## REQUIRED WORK
- 1) For each statement about the Teign Gorge walk post, answer yes or no according to the post, and quote the exact words that decide it. (a) The walk began at Castle Drogo. (b) The group drove there in Paul's car. (c) The mist stayed for the whole day.
- 2) From the Teign Gorge walk post, return the passage that opens with the words containing "It was a misty" and closes with "to Sharp Tor.", copied exactly.

Sunday, 3 March 2019

The Tors and Rocks in Teign Gorge (Part 1)

Sharp Tor inversion
Sharp Tor inversion

Paul Buck, Tim Jenkinson and I were all set for a decent length walk to Broad Falls last Saturday (when I write this), but as usual, it was all down to the weather, as I regularly start these posts off with. Not to be defeated we set off from Castle Drogo, a massive mansion style castle currently going under conservation work, in search of many tors, rocks and crags.

It was a misty drive all the way there, in Tim's car, coming in and out of the mist at Moretonhampstead. It was set to be like this all day, but thankfully this changed, only half an hour after the three of us set off proper to Sharp Tor.

## GIVEN RECORDS
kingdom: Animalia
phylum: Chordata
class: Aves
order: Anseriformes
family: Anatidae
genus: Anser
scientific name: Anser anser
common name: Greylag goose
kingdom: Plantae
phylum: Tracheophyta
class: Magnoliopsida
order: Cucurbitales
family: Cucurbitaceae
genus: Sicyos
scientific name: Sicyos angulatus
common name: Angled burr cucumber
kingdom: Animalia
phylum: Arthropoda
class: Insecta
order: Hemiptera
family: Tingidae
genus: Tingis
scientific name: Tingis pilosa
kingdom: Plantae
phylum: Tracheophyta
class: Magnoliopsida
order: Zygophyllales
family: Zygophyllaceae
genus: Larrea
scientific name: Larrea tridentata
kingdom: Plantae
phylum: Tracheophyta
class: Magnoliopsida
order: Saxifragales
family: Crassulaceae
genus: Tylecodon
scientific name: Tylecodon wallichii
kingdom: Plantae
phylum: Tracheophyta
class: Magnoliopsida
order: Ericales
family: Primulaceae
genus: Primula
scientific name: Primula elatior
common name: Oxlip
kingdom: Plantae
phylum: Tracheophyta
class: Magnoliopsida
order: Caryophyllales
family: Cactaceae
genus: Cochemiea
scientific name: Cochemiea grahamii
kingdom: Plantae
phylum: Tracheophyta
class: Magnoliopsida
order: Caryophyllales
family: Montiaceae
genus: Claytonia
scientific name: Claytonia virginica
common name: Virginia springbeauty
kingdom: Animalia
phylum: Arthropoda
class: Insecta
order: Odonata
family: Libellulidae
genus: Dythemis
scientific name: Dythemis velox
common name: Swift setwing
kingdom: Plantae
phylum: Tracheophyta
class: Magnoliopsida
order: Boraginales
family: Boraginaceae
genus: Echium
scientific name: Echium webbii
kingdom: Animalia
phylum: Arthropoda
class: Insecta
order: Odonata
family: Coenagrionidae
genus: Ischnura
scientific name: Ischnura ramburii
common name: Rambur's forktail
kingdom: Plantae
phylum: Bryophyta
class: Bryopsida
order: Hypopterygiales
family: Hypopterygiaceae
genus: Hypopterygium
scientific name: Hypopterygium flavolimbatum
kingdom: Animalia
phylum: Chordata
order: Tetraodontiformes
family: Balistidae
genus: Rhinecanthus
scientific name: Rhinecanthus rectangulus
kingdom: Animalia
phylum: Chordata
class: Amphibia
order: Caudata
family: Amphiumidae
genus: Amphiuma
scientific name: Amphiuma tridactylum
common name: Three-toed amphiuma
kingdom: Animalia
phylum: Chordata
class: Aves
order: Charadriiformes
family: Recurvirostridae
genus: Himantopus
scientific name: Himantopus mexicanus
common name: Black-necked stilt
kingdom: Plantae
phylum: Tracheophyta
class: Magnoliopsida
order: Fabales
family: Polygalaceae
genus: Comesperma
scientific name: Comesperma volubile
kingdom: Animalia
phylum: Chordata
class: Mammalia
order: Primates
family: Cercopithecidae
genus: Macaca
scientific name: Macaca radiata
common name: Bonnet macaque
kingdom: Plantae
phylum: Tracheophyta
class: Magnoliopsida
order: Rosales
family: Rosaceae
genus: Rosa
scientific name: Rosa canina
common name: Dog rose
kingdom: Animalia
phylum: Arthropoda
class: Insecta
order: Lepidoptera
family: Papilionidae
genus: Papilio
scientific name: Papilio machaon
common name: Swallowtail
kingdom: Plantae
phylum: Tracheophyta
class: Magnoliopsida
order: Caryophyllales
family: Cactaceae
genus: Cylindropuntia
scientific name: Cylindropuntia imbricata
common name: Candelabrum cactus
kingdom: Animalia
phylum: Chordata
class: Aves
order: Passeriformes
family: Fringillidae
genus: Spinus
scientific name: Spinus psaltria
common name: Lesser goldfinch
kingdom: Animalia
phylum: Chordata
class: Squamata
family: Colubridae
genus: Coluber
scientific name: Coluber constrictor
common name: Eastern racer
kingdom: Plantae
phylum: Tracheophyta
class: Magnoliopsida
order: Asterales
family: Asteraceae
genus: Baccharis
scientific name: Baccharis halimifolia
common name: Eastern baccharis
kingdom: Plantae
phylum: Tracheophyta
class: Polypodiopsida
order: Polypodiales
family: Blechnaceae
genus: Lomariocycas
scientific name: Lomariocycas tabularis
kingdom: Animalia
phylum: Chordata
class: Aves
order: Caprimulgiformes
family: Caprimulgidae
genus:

## SOLUTIONS BY TASK
- 1)
(a) Yes: "we set off from Castle Drogo"
(b) No: "in Tim's car"
(c) No: "thankfully this changed, only half an hour after the three of us set off proper to Sharp Tor"

- 2)
It was a misty drive all the way there, in Tim's car, coming in and out of the mist at Moretonhampstead. It was set to be like this all day, but thankfully this changed, only half an hour after the three of us set off proper to Sharp Tor.